Copenhagen State of Mind
Spontaneous trips are always the best. How exhilarating to randomly decide to venture off to some location with little to no planning. Just need a credit card, a carry-on and an open mind. Sounds great right? Well, not always. A word of advice from me to you; always check the weather of the place you are going to. Because you might just find yourself in the eye of a snowstorm when you get there.
The five and a half hour train ride was one of the most exhiletrating experiences. All that was seen on the way were small towns, rivers, bridges and wide-open land. As we grew closer to Denmark, the entire window next to me was filled with a light snow-covered picture. Everything was white, but it was a different kind of white. It wasn’t like looking out your living room window back in the states and seeing the ground covered in snow. This was a much more magical atmosphere that I almost could have sworn I saw reindeers frolicking in the background. The train itself even tilted as the land did, which I wasn’t used to feeling. The LIRR goes one way and stays one way. This felt like a ride and I didn’t mind how long it was at all.
If I could sum up Copenhagen in just one word it would be free. In 2013, it was titled as the happiest city in the world and one of the best places to live. There is so much to offer here between business, social events and the fact that it holds some of Europe’s oldest and most historical landmarks.

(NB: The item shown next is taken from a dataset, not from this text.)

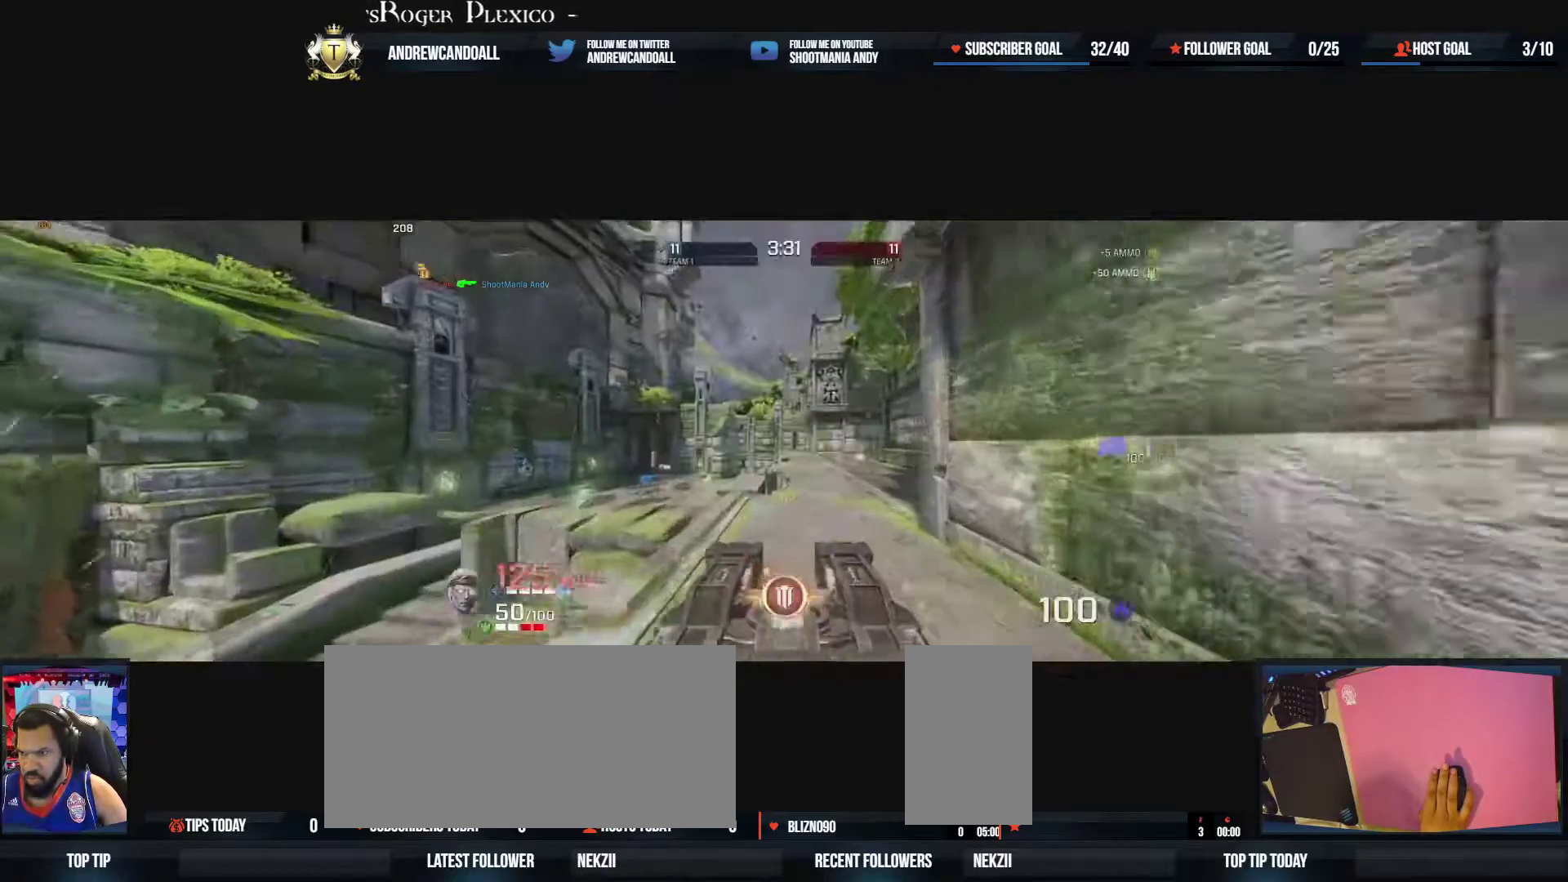
{"keys": ["w"], "mouse": [], "events": [[117, "delete", "up"], [217, "a", "down"], [250, "a", "up"], [267, "d", "down"], [350, "d", "up"], [400, "a", "down"], [433, "a", "up"]]}
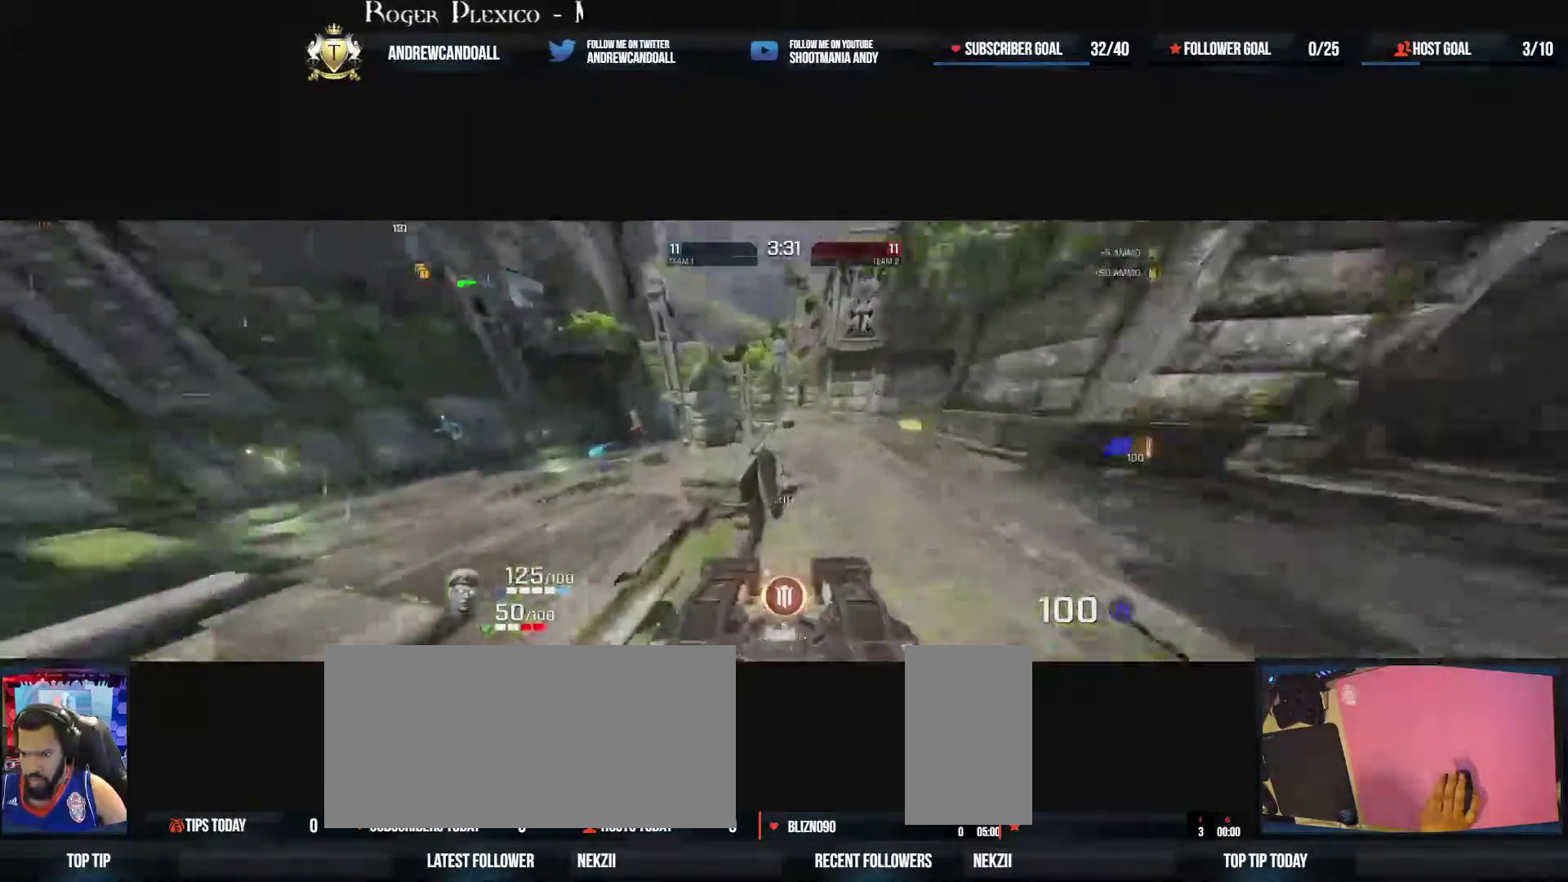
{"keys": ["a", "w"], "mouse": [], "events": [[50, "a", "down"], [217, "mouse_right", "down"], [483, "mouse_right", "up"]]}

Which brings me to this. The Little Mermaid Statue. Even though it was only built in 1913, I thought it was completely fascinating that it was actually the inspiration for the Little Mermaid we know, from Disney. She sits on a rock at the Langelinie promenade, right on the water where she is observed and admired by 1 million visitors a year. Everyone wants to be a “part of her world.”
Back to the snow. Yup. snow-covered streets mixed with rain and sleet. It’s hard to see what is in front of me but I’m sacrificiing the ability to see straight, by looking up and around anyway, snow and rain badgering my eyes.
The first stop was Christiania. Excuse me, Freetown Christiania. This is where the adjective “free” came from because I wasn’t aware about the place I would be visiting. Basically, it’s an anarchist society where there are little to no rules, besides the fact that you aren’t allowed to take pictures past a certain point. It’s a very simple lifestyle here, but it works and the people there are happy. Despite the controversy that Christiania has been receiving since 1971, people from all over come to visit the little town and see what it has to offer. It has bars, secret huts and a big open area called “Nemoland” where parties and concerts are held, assuming more often in the summer when the weather is perfect for it. There are beautiful, yet bizarre looking murals all around the buildings that give it unique character. It was interesting to see, but it definitely wasn’t my spot. It was one of the weirdest atmospheres I’ve ever been in. I didn’t talk to many people here, but I did hear a lot about this one person that everyone seemed to like. I think her name was Mary Jane.
Copenhagen was also the first exposure to the Christmas season that I received. The famous Tivoli Gardens are a place of wonder and awe. It’s filled with trees, lights, shops, food trollies, carnival rides and the best part; Christmas decorations! They even had a beer garden outside that was covered with a roof, heat lamps, blankets and beer filled in Oktoberfest looking jars. It was a surreal day and I wish you could have been there. I felt so happy and free. I’ll be writing soon.